NASA satellite of the Explorer program

Explorer S-55 was an American satellite launched by NASA on 30 June 1961, as part of the Explorer program. Explorer S-55, was launched using a Scout X-1 launch vehicle from the Wallops Flight Facility (WFF). Its mission was to evaluate the launch vehicle and investigate micrometeoroid impact and penetration. The mission failed because the third stage failed to ignite and the spacecraft did not achieve orbit.

== Mission ==
The objectives of the flight were to test vehicle performance and guidance and to investigate the nature and effects of micrometeoroids on the spacecraft systems. The scientific instrumentation consisted of cadmium sulfide-cell, wire-grid, piezoelectric, pressurized-cell and foil-type micrometeoroid detectors.

== Spacecraft ==
The spacecraft was a 1.93 × 0.61 m cylinder.

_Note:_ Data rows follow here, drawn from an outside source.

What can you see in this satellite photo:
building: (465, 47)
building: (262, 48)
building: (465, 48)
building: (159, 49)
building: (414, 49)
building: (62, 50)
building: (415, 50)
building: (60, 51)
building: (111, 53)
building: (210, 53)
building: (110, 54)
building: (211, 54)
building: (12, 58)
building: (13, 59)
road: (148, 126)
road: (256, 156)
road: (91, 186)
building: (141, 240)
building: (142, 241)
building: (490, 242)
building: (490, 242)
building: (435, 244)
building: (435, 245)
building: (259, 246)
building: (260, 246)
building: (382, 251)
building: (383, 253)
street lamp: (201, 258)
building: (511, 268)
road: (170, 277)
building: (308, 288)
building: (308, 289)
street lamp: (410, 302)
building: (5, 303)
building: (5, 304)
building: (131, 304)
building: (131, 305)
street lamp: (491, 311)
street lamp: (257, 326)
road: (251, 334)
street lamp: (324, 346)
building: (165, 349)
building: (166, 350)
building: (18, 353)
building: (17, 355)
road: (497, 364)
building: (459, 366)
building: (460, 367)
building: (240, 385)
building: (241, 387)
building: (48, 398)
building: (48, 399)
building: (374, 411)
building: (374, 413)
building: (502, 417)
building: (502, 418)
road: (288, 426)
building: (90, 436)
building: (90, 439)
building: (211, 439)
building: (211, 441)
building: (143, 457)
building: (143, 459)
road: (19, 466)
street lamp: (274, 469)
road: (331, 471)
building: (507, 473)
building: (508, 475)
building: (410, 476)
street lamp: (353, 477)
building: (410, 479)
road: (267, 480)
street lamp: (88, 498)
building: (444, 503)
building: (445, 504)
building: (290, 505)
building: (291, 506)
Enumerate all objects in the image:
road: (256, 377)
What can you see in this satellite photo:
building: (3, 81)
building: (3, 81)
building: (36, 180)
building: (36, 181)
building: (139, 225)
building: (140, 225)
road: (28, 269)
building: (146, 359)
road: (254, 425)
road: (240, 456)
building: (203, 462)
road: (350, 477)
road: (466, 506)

Weighing 86 kg, including its fourth stage and transition section, its objective was to test the performance of a Scout launch vehicle and its guidance system and to investigate the nature and effects of space flight on micrometeoroids. Its payload was a 1.93 × 0.61 m cylinder, almost covered by five types of micometeoroid impact detectors, two transmitters, solar cells and nickel-cadmium batteries.

== Launch ==
Explorer S-55 was launched on 30 June 1961, at 17:09 GMT, in using a Scout X-1 launch vehicle. The mission failed because the third stage failed to ignite and the spacecraft did not achieve orbit.